Try some Hornady XTPs with the same load and see if it still spits, think it won't. Don

The Berry's in the 500 S&W Magnum are rated to 2000fps....

500 S&W/50AE plated pistol bullets
 
my 500 is spitting and making my face bleed on the left side. i am loading 460 grn lead with gas check from matt's bullets . starline brass cci lrp and have the spitting problem with all the powders i have tried. it seems to only do it after around 15 to 20 rounds when the metal warms up. i have tried increasing the loads decreasing the loads with no avail. It does not spit at first only after 15 or 20 go down the pipe and things seem to warm up. i have been watching this very close and trying to narrow it down but am at a loss. i made sure to watch for this when the gun was cool and clean and sure as **** it started to spit and cut my face up after 20 rounds . This is a used gun but seems to be in very good condition no movement or loose parts

I purchased my first 500 last month.

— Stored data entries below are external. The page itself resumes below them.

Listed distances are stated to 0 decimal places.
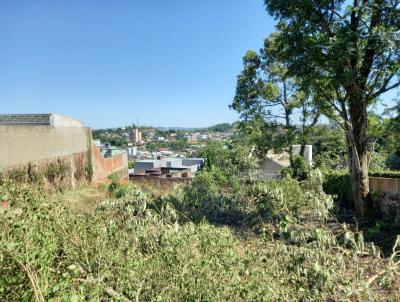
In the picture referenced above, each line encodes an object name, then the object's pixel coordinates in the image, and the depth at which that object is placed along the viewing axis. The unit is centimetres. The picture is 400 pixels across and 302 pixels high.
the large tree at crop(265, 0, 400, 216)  735
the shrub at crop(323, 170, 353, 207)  1109
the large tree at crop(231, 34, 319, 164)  1574
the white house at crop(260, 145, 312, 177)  1889
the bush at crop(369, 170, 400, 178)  1137
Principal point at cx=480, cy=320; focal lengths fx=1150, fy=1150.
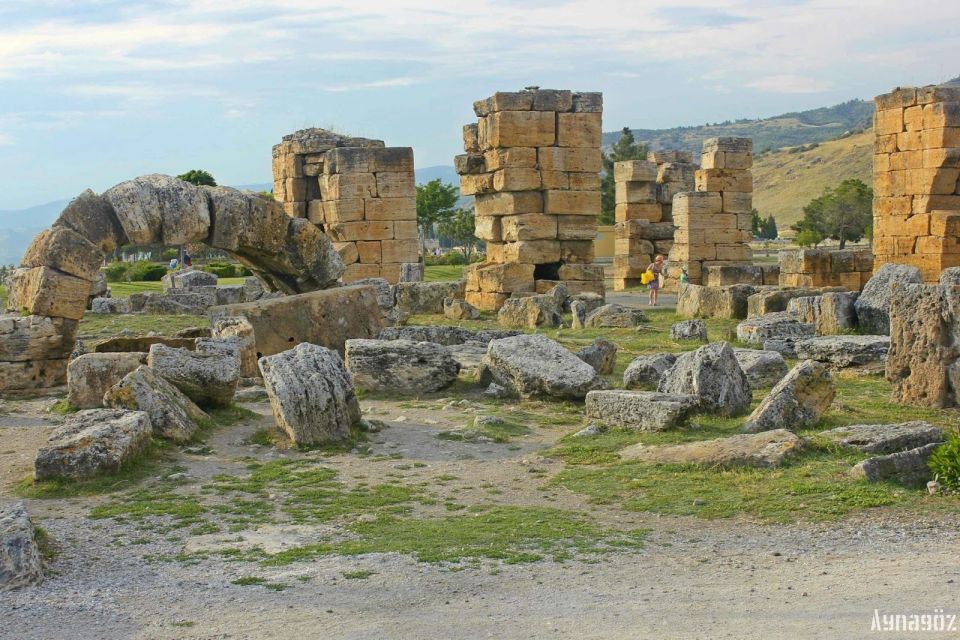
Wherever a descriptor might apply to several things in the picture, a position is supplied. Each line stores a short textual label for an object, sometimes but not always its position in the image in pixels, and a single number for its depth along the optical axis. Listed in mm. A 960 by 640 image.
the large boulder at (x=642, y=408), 9914
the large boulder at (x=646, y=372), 12242
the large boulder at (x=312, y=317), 13945
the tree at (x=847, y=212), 60125
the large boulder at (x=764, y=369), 12242
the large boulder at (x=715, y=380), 10508
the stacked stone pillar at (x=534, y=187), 23000
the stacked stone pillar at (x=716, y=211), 32438
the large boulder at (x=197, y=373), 11023
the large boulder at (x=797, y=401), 9680
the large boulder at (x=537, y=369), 11766
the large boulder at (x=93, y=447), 8703
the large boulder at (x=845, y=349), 13562
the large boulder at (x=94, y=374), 11492
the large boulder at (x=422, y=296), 22578
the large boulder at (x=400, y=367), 12625
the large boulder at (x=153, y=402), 9977
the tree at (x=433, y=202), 58906
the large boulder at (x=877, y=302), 16062
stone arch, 13562
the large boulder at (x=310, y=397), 10031
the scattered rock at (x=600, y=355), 13344
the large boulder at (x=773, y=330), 15781
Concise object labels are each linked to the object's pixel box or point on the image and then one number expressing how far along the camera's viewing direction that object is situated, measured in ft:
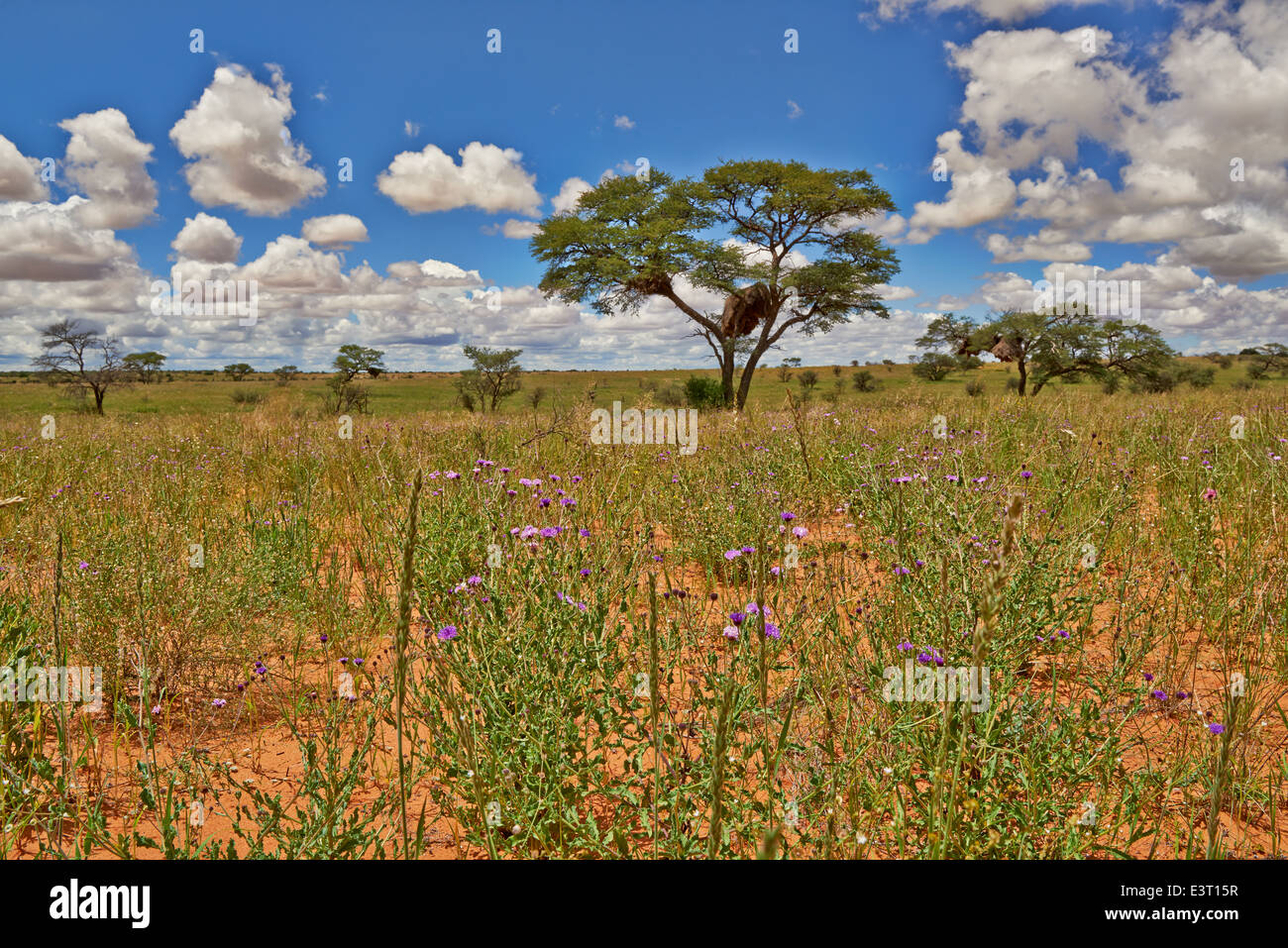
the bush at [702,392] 76.84
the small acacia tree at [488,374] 100.63
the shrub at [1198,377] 113.39
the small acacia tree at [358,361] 109.70
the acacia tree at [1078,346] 99.60
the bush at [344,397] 77.78
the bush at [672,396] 83.35
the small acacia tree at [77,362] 116.37
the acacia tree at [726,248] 69.72
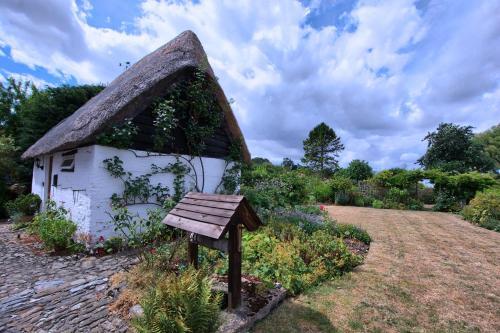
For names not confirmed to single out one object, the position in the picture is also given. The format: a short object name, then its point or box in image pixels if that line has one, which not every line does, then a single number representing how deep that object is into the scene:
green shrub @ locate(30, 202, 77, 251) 5.50
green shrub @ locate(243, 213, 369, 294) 4.07
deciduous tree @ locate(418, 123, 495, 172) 21.48
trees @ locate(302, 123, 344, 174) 34.66
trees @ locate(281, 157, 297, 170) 35.79
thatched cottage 5.64
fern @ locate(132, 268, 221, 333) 2.32
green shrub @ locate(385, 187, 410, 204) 14.89
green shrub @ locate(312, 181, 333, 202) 16.32
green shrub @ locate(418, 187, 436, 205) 16.08
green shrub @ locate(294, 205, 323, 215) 8.62
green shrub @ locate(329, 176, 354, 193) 15.84
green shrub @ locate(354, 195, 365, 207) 15.41
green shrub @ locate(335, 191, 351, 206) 15.69
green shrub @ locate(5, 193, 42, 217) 9.23
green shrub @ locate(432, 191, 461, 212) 13.40
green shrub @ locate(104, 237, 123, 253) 5.51
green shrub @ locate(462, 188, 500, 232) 9.25
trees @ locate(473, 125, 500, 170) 29.59
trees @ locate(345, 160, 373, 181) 20.47
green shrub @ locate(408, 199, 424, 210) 14.12
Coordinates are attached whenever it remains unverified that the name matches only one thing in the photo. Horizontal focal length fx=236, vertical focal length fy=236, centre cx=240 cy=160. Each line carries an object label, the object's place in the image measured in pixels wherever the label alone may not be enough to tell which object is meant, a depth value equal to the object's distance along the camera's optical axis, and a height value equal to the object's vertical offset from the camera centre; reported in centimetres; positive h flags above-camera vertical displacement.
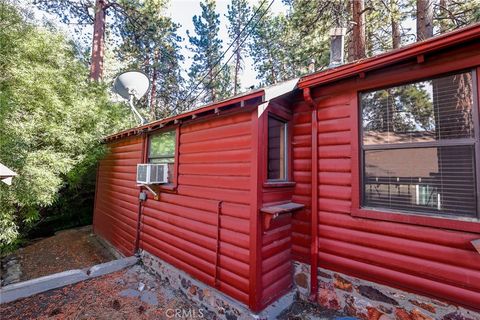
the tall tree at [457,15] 577 +465
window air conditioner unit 459 -2
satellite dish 634 +239
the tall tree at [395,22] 630 +454
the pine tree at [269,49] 1464 +840
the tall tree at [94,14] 989 +705
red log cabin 231 -18
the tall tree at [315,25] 715 +498
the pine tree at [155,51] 1122 +685
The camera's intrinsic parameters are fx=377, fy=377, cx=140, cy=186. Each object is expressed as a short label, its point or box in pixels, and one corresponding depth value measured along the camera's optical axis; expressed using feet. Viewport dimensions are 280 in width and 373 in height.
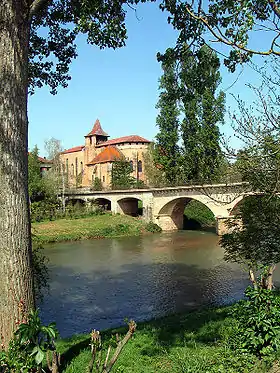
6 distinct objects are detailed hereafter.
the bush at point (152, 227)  98.48
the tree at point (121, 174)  135.23
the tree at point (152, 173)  102.27
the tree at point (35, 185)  111.24
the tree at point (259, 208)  18.08
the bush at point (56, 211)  105.50
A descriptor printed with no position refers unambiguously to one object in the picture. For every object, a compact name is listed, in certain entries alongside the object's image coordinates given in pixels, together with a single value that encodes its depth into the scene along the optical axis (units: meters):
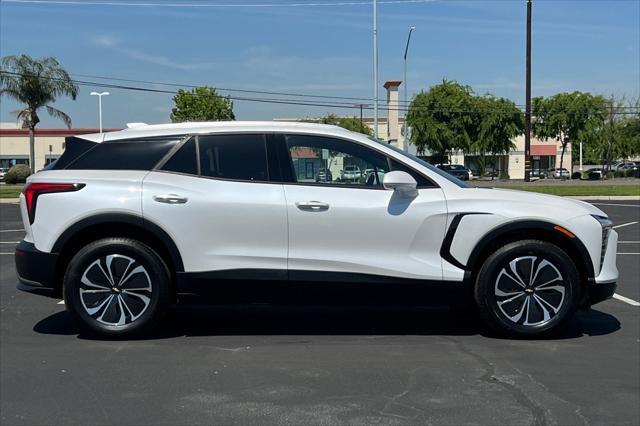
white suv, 5.00
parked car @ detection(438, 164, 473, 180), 47.12
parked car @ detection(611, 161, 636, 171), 66.12
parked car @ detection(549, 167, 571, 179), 58.56
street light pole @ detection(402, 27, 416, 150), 35.63
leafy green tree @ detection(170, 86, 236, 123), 50.66
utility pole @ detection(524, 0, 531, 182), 35.41
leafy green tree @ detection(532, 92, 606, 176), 54.91
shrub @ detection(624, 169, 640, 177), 57.22
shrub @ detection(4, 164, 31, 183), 46.28
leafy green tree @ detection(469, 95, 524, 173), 50.44
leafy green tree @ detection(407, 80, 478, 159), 50.66
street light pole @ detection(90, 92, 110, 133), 46.29
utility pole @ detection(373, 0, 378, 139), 29.17
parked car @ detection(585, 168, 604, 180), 54.96
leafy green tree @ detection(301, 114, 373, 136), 58.27
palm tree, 43.00
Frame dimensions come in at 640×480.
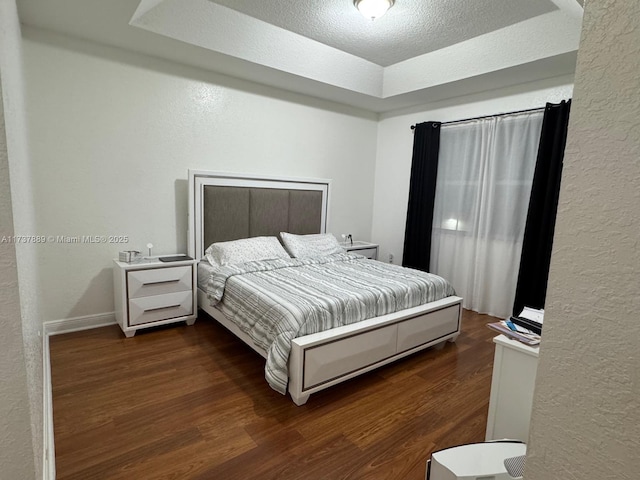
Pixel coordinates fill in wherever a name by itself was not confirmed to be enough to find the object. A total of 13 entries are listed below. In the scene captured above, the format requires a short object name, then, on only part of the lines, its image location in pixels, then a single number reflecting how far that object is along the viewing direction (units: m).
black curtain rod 3.39
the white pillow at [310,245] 3.80
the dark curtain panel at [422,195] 4.25
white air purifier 1.25
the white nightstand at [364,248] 4.43
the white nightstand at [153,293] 2.93
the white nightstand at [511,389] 1.64
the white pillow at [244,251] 3.33
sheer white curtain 3.57
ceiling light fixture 2.59
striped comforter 2.21
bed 2.17
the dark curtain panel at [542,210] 3.17
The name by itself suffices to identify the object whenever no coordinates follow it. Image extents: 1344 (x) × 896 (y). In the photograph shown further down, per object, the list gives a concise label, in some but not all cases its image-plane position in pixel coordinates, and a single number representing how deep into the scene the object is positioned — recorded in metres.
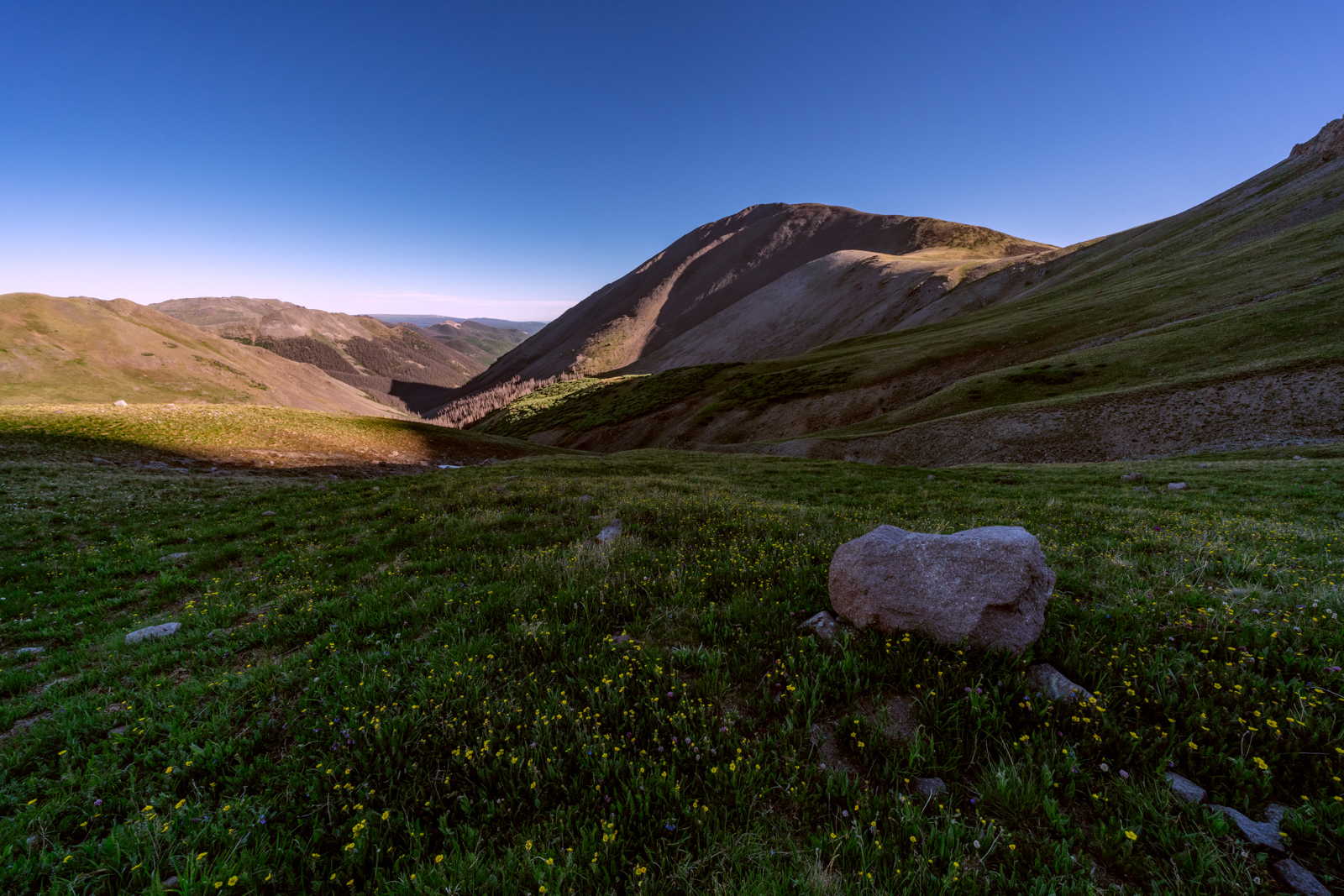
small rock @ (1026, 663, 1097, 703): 4.56
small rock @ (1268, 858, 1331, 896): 2.97
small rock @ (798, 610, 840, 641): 5.83
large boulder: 5.36
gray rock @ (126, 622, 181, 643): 7.33
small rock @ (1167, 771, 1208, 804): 3.54
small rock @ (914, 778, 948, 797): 3.84
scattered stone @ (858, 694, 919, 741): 4.46
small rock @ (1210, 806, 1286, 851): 3.20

It's a 10.5" performance center model brand new with original test fire dated April 2015. So far I have 15 rds through it with Hornady 300gr FTX ammo. Every time I've shot it I can feel debris hitting me and others standing near by have said the same. Last time I shot it I was hit in the left cheek and started bleeding enough that I had to wash up in the restroom at my local range. It was quite embarrassing. I enjoy shooting it but am hesitant to take it out again. I haven't contacted S&W yet, figured I'd try some different ammo first. Good to know I'm not the only one being hit with debris!

Be safe out there!
 
I loaded up some of the X-Treme 158 plated bullets in my 357 at 1200 fps and I had the same spitting and actually found a ring of plating in the forcing cone. They work fine at lower velocities.